I like people just up and doing things. Forget petitioning the Government. Governments, when not pointedly malicious, are usually, at their best, slow and stupid. Trying to propagandize the masses? Sure, but I love to see people just carving out their own spaces for survival, just making something happen. If it matters, people will notice and it will grow, change, and create change.
How do you see street art changing in the next few years?
When I first started, I was just going to do one little poster series and that was going to be it. Already this fixation with street art has lead me down various avenues, through experiments with pirate radio to exploring subway tunnels and throwing street parties, all connected in my mind by this invisible thread that I began to pull at the day I decided I wanted to make something that would be so immaterial as to physically become part of the collage of a city wall. It lead me through thinking about participating visually and socially in the creation of the city in ways I never would have had the chutzpah to imagine before, and so I think that there must be people out there having this same experience.

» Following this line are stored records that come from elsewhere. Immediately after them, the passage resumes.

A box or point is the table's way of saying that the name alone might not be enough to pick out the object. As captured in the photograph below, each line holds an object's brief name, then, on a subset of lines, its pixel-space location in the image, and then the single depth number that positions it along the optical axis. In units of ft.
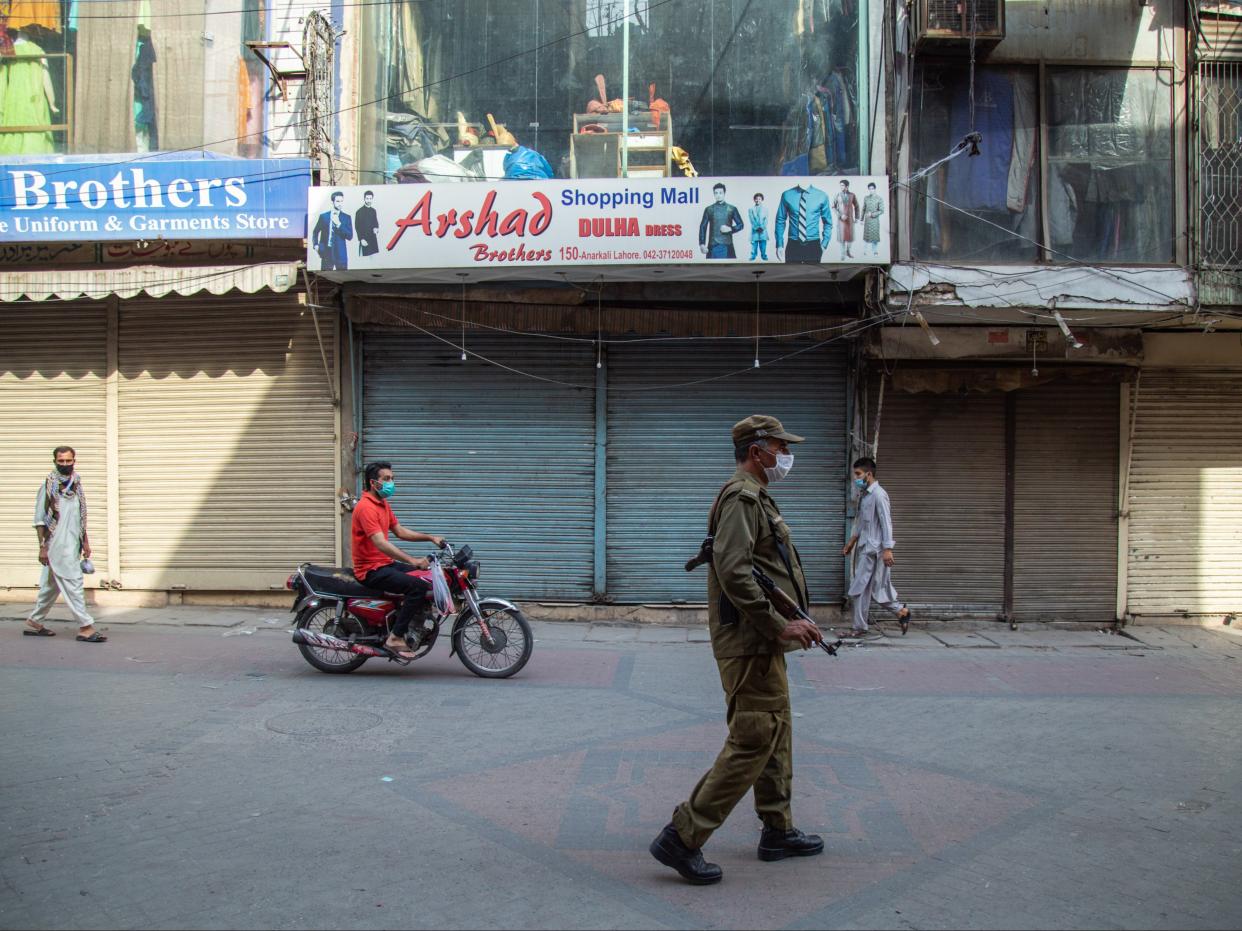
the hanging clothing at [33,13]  35.63
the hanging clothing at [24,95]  35.58
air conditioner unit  29.91
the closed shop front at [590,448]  34.17
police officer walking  13.01
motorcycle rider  24.82
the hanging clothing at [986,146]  32.14
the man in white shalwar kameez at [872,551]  31.37
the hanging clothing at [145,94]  35.12
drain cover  20.31
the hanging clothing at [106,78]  35.35
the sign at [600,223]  30.07
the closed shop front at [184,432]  34.91
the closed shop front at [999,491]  34.09
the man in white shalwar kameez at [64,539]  28.94
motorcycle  25.29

The question that interests me most is not necessarily how will the practice of making art on the street grow and change, but how will the experience of seeing that you can shape the environment that you live in with your own two hands affect the psychology of the city? Beginning with the participants who find the experience empowering, and who knows? Perhaps spreading to affect the whole social climate, via the feeling of freedom, openness, and possibility that can be engendered when people see colorful scrappy city walls not as a signal of danger and degradation, but as a sign that their neighbors care to be a part of the creation of their city. In cities where there are drippy anarchy symbols painted everywhere and the old stuffy statues of the imperialists are shot up with paint bombs, things happen, people know that the city is for the communication of their desires. I want to know how we can make things that open up change to each other.
I believe that every artist who places something on a city wall or in a commercial space is threatening the agreed upon boundaries of public and private space, as well as upsetting the inertia of people's passive acceptance of an environment in which we cannot affect change. What comes next after these things have been thoroughly challenged? What develops out of a society of people who start to see the power of their own actions reflected back at them, reverberating a thousand times with the energy of every person who feels the same way?